Donald Trump: Großer kleiner Mann

Die faschistische Gefahr (Teil 2): Das Menetekel Donald Trump

  • Helmut Dahmer
  • Lesedauer: 7 Min.
Anstifter Trump begutachtete den Sturm seiner Anhänger am Fernseher und erklärte dann, er »liebe« sie, weil sie »ganz besondere« Leute seien.
Anstifter Trump begutachtete den Sturm seiner Anhänger am Fernseher und erklärte dann, er »liebe« sie, weil sie »ganz besondere« Leute seien.

Seit Langem haben sozialistische Soziologen und Politiker in- und außerhalb der Vereinigten Staaten nicht nur vor der parlamentarisch nicht kontrollierbaren »Power Elite« (C. W. Mills), sondern auch vor einem spezifisch amerikanischen »Faschismus« gewarnt. Seit dem 6. Januar 2021 wissen wir, wie der aussieht: Als die Anhänger von Donald Trump versuchten, das Kapitol zu stürmen.

Der von Januar 2017 bis Januar 2021 regierende republikanische Präsident Trump wandte sich seit Beginn seiner Polit-Karriere über die ihn favorisierenden sozialen Medien – Twitter, damals kontrolliert von Jack Dorsey, Facebook, kontrolliert von Mark Zuckerberg, und den Fernsehsender Fox News, kontrolliert von Rupert Murdoch – direkt an die Erniedrigten und Beleidigten unter den weißen Wählern, denen er sich (ein milliardenschwerer Immobilienmakler und TV-Entertainer) erfolgreich als »einer der ihren« zu präsentieren wusste. Als ein unwissender, sprachlich armseliger Haudrauf und sexistischer Grobian mit starrer Mimik und ein paar einstudierten, stets repetierten »imperialen« Gesten, der zur Freude von 63 Millionen Wählern ins Weiße Haus geschwemmt wurde und rhetorisch gegen »Eliten« und »Lügenpresse« Front machte.

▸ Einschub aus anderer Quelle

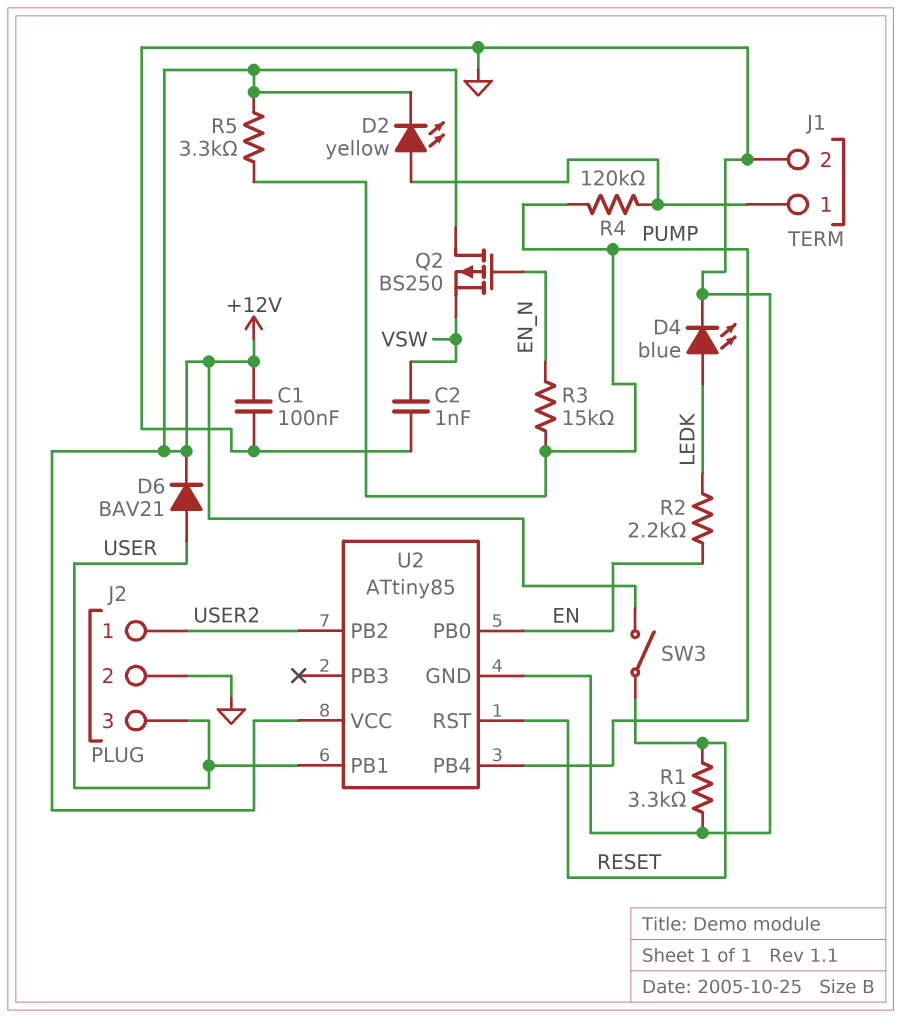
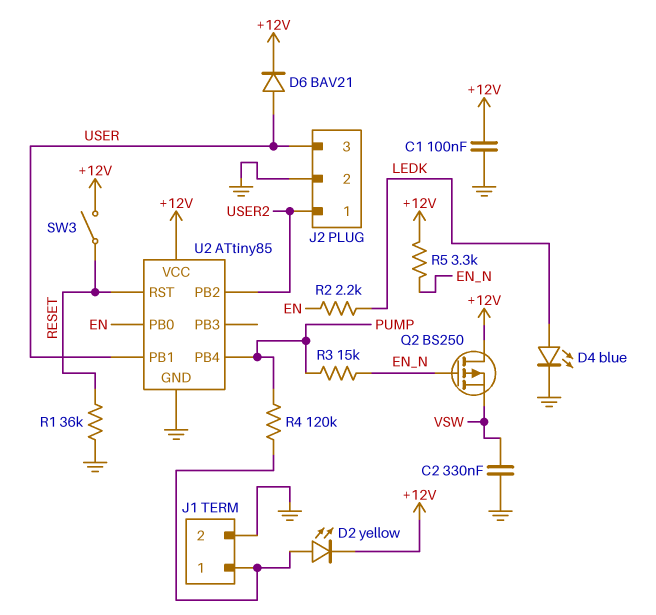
C2: 1nF (GND, VSW) -> 330nF (GND, VSW)
R1: 3.3k (GND, RESET) -> 36k (GND, RESET)
R5: 3.3k (+12V, PUMP) -> 3.3k (+12V, EN_N)

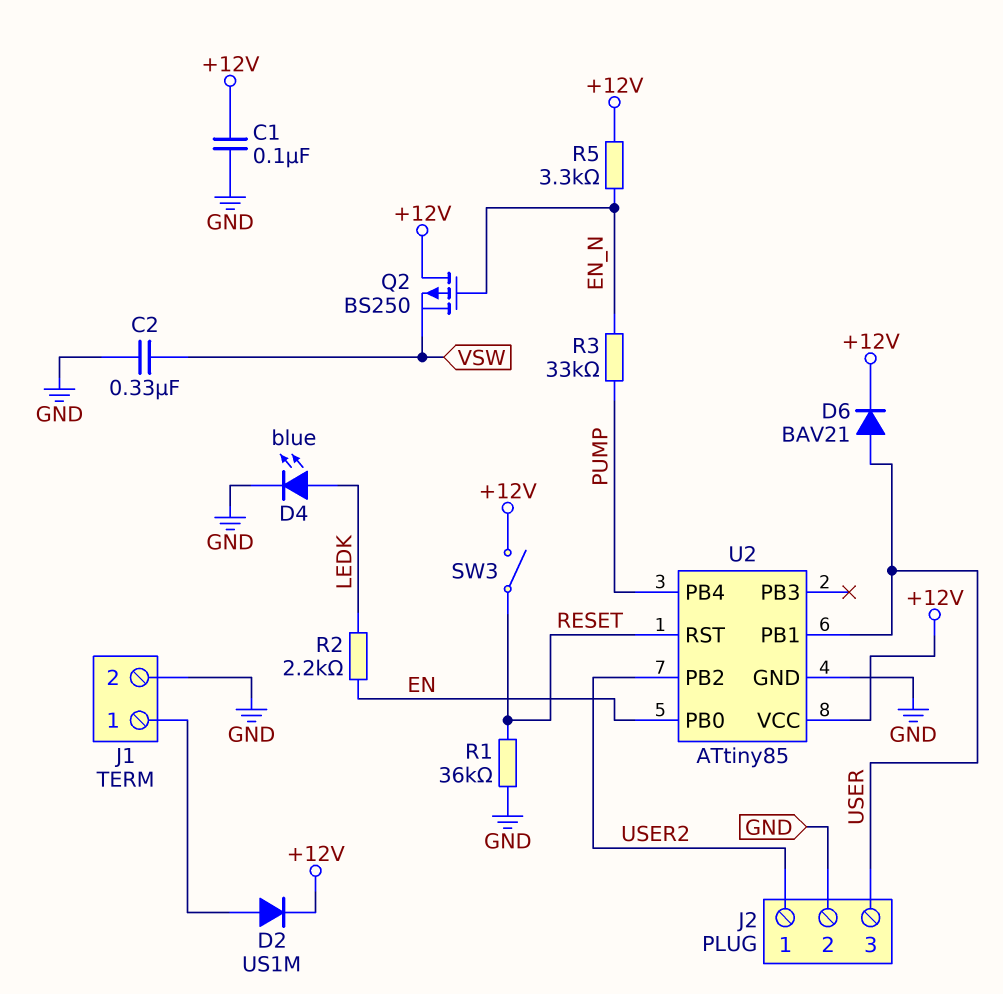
D2: LED yellow (A J1/1, K +12V) -> diode US1M (A J1/1, K +12V)
R3: 15k (EN_N, PUMP) -> 33k (EN_N, PUMP)
R4: 120k (J1/1, PUMP) -> none

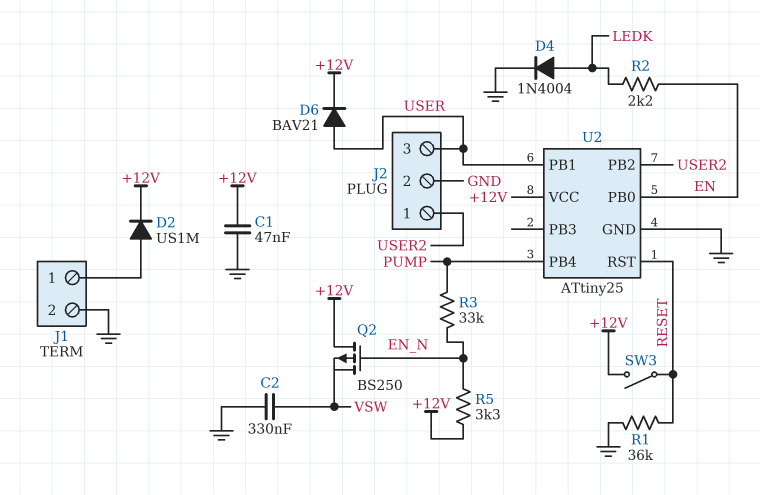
C1: 100nF (+12V, GND) -> 47nF (+12V, GND)
D4: LED blue (A LEDK, K GND) -> diode 1N4004 (A LEDK, K GND)
U2: ATtiny85 -> ATtiny25

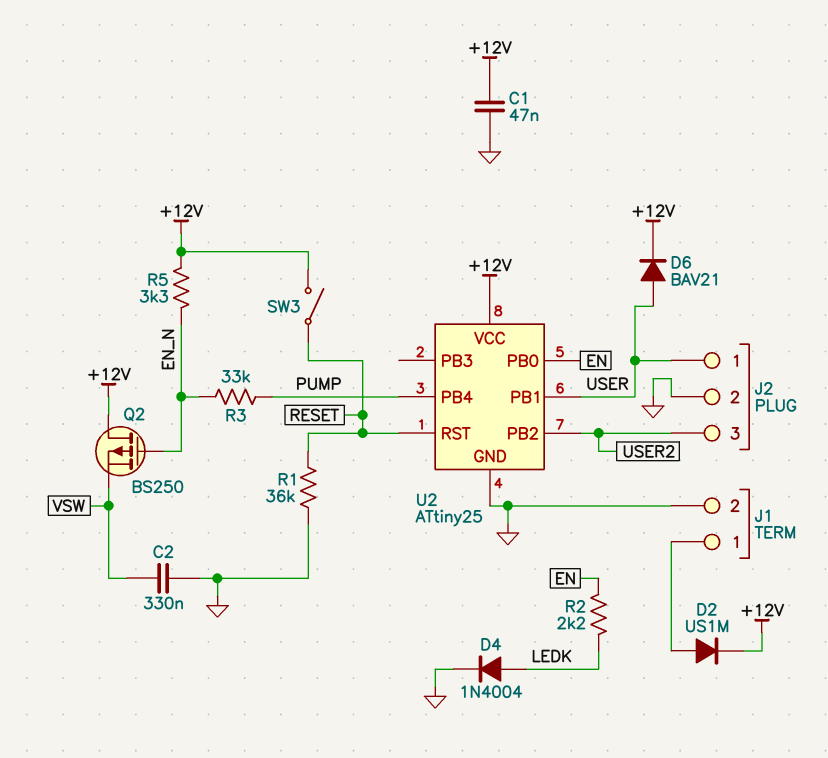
J2 pin 1: USER2 -> USER
J2 pin 3: USER -> USER2

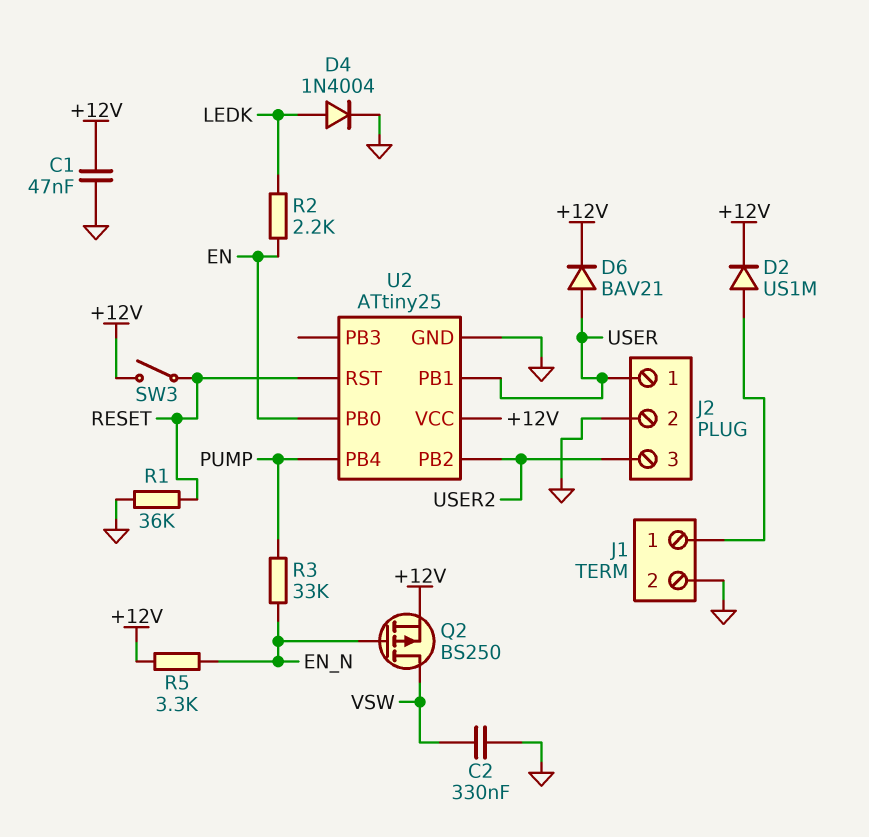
Q2: PMOS BS250 (G EN_N, D +12V, S VSW) -> PMOS BS250 (G EN_N, D VSW, S +12V)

Das war ein Mann ihres Herzens, der mit anderen Mächtigen dieser Erde auf Du und Du stand, Außenpolitik wie ein Elefant im Porzellanladen betrieb, sich mit Ja-Sagern umgab und Leuten, die nicht »spurten«, jederzeit den Stuhl vor die Tür setzte. Trump erschien seinen Anhängern als ein »ganzer Kerl«, der sich die Welt zurechtfantasiert, wie es ihm passt, einer, der der privilegierten weißen Bourgeoisie ebenso wie den Delogierten, Nichtversicherten und den Arbeitslosen der Arbeiterklasse die »Wiederherstellung« glanzvoller Zeiten verhieß. Und dabei die Konservierung der alten Ungleichheit zwischen Weiß und Nichtweiß und zwischen männlich und weiblich – zwischen denen, die haben, und denen, die nichts haben, zusicherte.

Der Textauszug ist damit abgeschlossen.